Revision history [back]

Offloading ANN GEMM operations to GPU

I am trying to add functionality into the ANN_MLP object to offload the gemm operations in the predict function onto the GPU. I have a confirmed working build with NVIDIA CUDA able to query the GPU from OpenCV. Additionally, the ANN_MLP predict functionality is working properly.

What I did was add an identical function to "predict" called "predict_cuda" in the ANN_MLP source code. I then replaced the gemm(...) call with cv::cuda::gemm(...) and included the header to the cv::cuda::gemm reference (cudaarithm.hpp).
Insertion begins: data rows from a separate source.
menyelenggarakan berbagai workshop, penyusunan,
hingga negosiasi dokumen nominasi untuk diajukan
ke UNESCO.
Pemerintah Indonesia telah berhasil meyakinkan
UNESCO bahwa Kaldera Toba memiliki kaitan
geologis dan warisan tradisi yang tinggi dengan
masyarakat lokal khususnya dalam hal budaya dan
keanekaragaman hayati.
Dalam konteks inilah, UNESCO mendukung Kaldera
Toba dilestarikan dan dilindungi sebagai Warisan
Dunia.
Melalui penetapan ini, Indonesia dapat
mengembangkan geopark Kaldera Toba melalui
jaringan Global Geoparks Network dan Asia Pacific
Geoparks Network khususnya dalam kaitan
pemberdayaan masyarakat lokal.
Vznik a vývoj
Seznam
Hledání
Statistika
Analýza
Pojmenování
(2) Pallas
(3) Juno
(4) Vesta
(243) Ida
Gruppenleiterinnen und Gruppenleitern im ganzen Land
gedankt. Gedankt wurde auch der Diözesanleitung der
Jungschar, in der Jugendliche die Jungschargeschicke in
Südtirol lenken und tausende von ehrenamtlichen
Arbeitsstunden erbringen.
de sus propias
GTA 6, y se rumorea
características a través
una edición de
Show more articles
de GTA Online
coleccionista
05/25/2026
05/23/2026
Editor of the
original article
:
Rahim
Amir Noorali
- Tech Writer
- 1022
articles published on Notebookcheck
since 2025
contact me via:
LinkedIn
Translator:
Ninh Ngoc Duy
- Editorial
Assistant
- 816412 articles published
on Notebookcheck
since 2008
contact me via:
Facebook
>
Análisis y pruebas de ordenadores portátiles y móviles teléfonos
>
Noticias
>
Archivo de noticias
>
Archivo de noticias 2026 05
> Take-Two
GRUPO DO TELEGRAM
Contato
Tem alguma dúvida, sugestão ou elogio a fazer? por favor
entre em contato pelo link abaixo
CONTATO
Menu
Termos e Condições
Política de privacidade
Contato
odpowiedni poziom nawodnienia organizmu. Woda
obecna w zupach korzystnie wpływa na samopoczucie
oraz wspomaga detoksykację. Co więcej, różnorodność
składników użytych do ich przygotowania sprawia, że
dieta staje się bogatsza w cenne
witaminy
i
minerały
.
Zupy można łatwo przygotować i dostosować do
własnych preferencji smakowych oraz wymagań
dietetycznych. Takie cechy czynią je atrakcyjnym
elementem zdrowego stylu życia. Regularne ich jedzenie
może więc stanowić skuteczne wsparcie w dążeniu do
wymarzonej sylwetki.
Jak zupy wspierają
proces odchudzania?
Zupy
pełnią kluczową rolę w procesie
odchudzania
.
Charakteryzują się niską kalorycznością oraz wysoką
In the ml.hpp header, I added the predict_cuda signature to the ANN_MLP object reference.

When running make in the build folder, I run into the issue:

../../lib/libopencv_ml.so.4.3.0: undefined reference to cv::cuda::gemm(cv::_InputArray const&, cv::_InputArray const&, double, cv::_InputArray const&, double, cv::_OutputArray const&, int, cv::cuda::Stream&)' ../../lib/libopencv_ml.so.4.3.0: undefined reference totypeinfo for cv::ml::ANN_MLP'

since the CUDA object is built later on and not linked with this target. Is there an easy way to configure cmake/make to build with this additional reference? Or am I missing something completely different?

My goal is to accelerate the ANN_MLP I have with NVIDIA CUDA; however, there is no direct ANN_MLP on GPU support. So, I have decided to try and integrate the cv::cuda::gemm operations into the OpenCV source.